QT4 CG Meeting 143 Minutes 2025-11-25
Meeting index / QT4CG.org / Dashboard / GH Issues / GH Pull Requests
Table of Contents
Draft Minutes
Summary of new and continuing actions [0/3]
[ ]QT4CG-143-01: CG to make another attempt at binary functions.[ ]QT4CG-143-02: MK to try to recover the ability to extract formal equivalences into tests[ ]QT4CG-143-03: JK to look for C14N test suites.
1. Administrivia
1.1. Roll call [8/10]
Regrets: EP.
[X]David J Birnbaum (DB)[ ]Reece Dunn (RD)[X]Christian Grün (CG)[X]Joel Kalvesmaki (JK)[X]Michael Kay (MK)[X]Juri Leino (JLO)[X]John Lumley (JWL)[X]Wendell Piez (WP)[ ]Ed Porter (EP)[X]Norm Tovey-Walsh (NW) Scribe. Chair.
1.2. Accept the agenda
Proposal: Accept the agenda.
Accepted.
1.3. Approve minutes of the previous meeting
Proposal: Accept the minutes of the previous meeting.
Accepted.
1.4. Next meeting
The next meeting is planned for 2 December 2025.
Regrets: DB.
Looking forward, the chair proposes that we meet on 2, 9, and 16 December, then recess for the end-of-year holidays, with the following meeting on 6 January 2026.
Agreed.
1.5. Review of open action items [4/4]
[X]QT4CG-140-02: MK to add a note about dealing with binary in parse-csv and parse-json[X]QT4CG-141-01: MK to follow up on a comment by JWL on #2269[X]QT4CG-142-01: MK to review the “Captured Groups within Lookahead” example.[X]QT4CG-142-02: MK to add explanatory note about the difference between typed an untyped values in string-length
1.6. Review of open pull requests and issues
This section summarizes all of the issues and pull requests that need to be resolved before we can finish. See Technical Agenda below for the focus of this meeting.
1.6.1. Blocked
The following PRs are open but have merge conflicts or comments which suggest they aren’t ready for action.
- PR #2309: Allow SimpleMapExpr after ArrowExpr
- PR #2266: 540 system-property equivalent for XQuery
- PR #2256: 2216 All atomic types become ordered
- PR #2247: Deferred Evaluation in XPath - the f:generator record
- PR #2160: 2073 data model changes for JNodes and Sequences
- PR #2124: 573 Functions to Construct Trees
- PR #2071: 77c deep update
- PR #2019: 1776: XSLT template rules for maps and array
1.6.2. Merge without discussion
The following PRs are editorial, small, or otherwise appeared to be uncontroversial when the agenda was prepared. The chairs propose that these can be merged without discussion. If you think discussion is necessary, please say so.

» **EXERCISE DETAILS**:
Continue the QT4 CG meeting minutes from their last sentence.

» **SUPPLIED ENTRIES**:

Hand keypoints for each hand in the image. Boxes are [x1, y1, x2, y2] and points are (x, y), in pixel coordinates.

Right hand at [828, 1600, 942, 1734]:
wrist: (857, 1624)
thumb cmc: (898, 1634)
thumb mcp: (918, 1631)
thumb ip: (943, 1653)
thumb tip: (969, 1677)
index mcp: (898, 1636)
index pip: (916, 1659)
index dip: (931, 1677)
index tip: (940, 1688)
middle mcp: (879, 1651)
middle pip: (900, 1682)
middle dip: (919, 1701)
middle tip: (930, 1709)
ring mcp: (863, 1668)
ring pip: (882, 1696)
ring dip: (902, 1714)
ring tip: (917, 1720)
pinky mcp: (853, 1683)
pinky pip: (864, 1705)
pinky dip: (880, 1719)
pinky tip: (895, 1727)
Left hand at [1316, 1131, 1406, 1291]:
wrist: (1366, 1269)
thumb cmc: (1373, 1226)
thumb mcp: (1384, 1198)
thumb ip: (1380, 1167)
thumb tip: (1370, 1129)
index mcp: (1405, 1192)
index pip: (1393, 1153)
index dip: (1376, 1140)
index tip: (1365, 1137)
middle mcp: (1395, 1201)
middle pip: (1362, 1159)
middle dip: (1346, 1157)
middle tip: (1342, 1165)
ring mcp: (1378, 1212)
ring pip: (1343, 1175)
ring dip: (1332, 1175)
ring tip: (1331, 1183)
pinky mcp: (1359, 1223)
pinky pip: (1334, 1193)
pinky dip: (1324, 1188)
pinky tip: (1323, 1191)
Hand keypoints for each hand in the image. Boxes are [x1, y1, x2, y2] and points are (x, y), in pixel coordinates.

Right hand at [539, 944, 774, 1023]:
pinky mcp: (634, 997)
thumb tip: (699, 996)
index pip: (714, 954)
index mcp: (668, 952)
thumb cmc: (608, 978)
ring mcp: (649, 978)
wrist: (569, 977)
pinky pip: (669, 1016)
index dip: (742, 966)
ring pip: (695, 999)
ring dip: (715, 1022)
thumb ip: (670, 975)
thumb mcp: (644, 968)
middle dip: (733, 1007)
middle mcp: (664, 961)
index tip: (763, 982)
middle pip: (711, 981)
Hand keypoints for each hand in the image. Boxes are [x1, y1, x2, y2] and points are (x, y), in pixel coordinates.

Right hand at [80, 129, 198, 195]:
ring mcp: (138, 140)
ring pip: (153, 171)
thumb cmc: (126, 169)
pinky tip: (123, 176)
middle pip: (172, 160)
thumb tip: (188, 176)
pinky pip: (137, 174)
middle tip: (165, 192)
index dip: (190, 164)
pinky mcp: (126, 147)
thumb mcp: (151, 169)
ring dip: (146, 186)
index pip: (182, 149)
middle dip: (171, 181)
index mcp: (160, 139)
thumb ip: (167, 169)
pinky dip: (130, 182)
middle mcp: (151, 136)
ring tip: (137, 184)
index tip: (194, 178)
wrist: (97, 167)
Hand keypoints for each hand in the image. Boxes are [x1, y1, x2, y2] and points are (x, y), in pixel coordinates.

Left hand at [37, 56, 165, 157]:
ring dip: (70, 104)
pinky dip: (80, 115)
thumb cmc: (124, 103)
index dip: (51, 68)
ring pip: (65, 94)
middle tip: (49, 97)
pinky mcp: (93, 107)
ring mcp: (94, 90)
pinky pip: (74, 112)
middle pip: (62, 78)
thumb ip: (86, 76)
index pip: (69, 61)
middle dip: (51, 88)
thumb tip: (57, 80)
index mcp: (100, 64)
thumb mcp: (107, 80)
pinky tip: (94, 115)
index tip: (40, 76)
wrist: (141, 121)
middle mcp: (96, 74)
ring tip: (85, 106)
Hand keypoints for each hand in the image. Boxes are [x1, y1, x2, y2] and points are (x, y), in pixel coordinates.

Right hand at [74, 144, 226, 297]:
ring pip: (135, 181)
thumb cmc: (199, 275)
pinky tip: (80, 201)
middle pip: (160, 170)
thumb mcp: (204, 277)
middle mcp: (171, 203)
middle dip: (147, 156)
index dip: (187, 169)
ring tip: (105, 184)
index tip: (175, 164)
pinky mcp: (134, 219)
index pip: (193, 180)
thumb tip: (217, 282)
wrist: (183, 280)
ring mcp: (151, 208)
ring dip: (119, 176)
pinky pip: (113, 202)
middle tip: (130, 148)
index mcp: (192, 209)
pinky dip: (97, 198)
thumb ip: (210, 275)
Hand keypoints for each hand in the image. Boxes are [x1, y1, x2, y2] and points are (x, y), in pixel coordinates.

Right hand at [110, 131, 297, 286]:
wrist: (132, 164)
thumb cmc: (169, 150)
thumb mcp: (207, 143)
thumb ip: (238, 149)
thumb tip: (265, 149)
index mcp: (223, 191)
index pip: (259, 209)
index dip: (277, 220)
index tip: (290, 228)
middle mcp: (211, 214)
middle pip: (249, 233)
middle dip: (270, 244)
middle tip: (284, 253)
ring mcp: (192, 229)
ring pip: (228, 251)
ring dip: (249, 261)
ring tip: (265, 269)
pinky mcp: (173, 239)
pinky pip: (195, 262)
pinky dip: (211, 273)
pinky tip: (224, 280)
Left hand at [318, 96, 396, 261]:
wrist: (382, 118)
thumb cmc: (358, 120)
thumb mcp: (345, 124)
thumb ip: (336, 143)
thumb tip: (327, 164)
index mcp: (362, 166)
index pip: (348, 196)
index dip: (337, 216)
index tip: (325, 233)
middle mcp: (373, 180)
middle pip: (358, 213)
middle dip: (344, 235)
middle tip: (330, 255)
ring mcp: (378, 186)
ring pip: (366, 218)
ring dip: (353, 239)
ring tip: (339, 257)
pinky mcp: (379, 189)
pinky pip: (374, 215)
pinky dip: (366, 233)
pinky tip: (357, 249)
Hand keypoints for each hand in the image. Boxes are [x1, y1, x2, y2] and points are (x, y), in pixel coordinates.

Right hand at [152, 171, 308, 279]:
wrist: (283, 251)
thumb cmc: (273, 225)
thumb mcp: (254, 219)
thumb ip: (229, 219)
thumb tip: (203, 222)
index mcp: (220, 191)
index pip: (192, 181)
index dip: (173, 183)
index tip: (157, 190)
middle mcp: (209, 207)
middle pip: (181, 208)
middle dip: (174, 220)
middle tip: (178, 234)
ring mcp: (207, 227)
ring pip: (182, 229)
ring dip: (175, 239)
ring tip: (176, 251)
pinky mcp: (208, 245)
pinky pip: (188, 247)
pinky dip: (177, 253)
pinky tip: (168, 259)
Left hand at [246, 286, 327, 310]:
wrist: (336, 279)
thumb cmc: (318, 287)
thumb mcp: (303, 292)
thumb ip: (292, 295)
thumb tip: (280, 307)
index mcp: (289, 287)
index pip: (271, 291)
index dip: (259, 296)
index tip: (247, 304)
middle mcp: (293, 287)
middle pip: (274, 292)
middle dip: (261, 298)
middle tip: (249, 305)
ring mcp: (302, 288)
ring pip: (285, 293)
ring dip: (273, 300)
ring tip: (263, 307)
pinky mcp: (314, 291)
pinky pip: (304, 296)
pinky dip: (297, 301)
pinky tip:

» **EXERCISE ANSWER**:
- PR #2308: QT4CG-140-02 Add note about binary input to parse-csv and parse-json
- PR #2306: QT4CG-141-01 Fix formal equivalent of array:for-each
- PR #2304: QT4CG-142-02: Add notes on gotchas for string-length and normalize-space
- PR #2303: 2195 Fix some more simple editorial errors
- PR #2296: 2288 XSLT implicit document nodes
Proposal: merge without discussion.
Accepted.
1.6.3. Close without action
It has been proposed that the following issues be closed without action. If you think discussion is necessary, please say so.
- Issue #2291: load-xquery-module: formalizing (loading-)parameters
- Issue #2287: Ordered maps break JSON interoperability
Proposal: merge without discussion.
- MK: These are external comments, we should try to give a little bit of rationale.
- WP: I think #2287 has been adequately answered.
- MK: I think we can also observe that the CG spent a lot of time talking about the consequences of the change.
Accepted.
1.6.4. Substantive PRs
The following substantive PRs were open when this agenda was prepared.
- PR #2301: 2198 Add cdata attribute to xsl:text and xsl:value-of
- PR #2296: 2288 XSLT implicit document nodes
- PR #2289: 2195 (partial) Editorial notes (incremental)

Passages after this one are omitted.